SUPPLIED MATERIAL below:

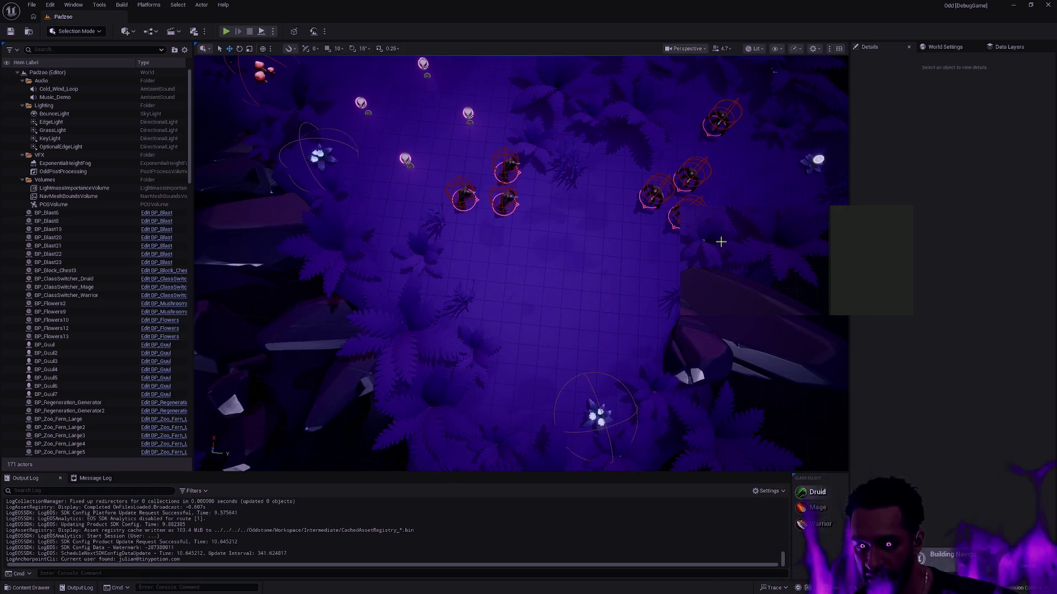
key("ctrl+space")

End of SUPPLIED MATERIAL.
SUPPLIED MATERIAL below:

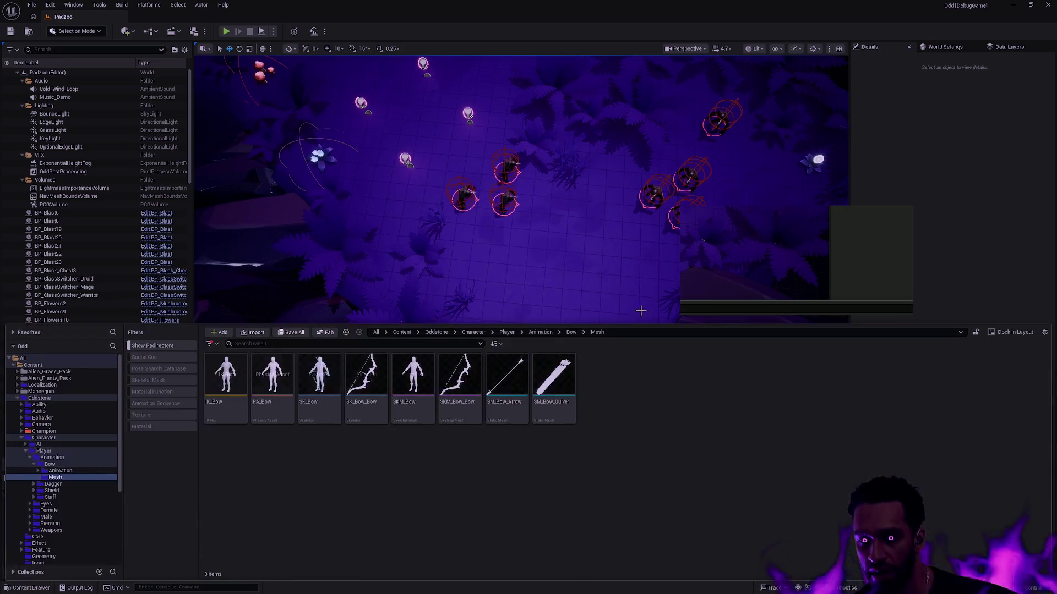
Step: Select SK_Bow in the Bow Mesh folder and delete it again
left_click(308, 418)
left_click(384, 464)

End of SUPPLIED MATERIAL.

Go through the listing above and write out exactly the lines starting with the one holding "Step: Select SK_Bow" and running through the one holding "left_click(384, 464)", ends included, and no others.

EXERCISE SOLUTION:
Step: Select SK_Bow in the Bow Mesh folder and delete it again
left_click(308, 418)
left_click(384, 464)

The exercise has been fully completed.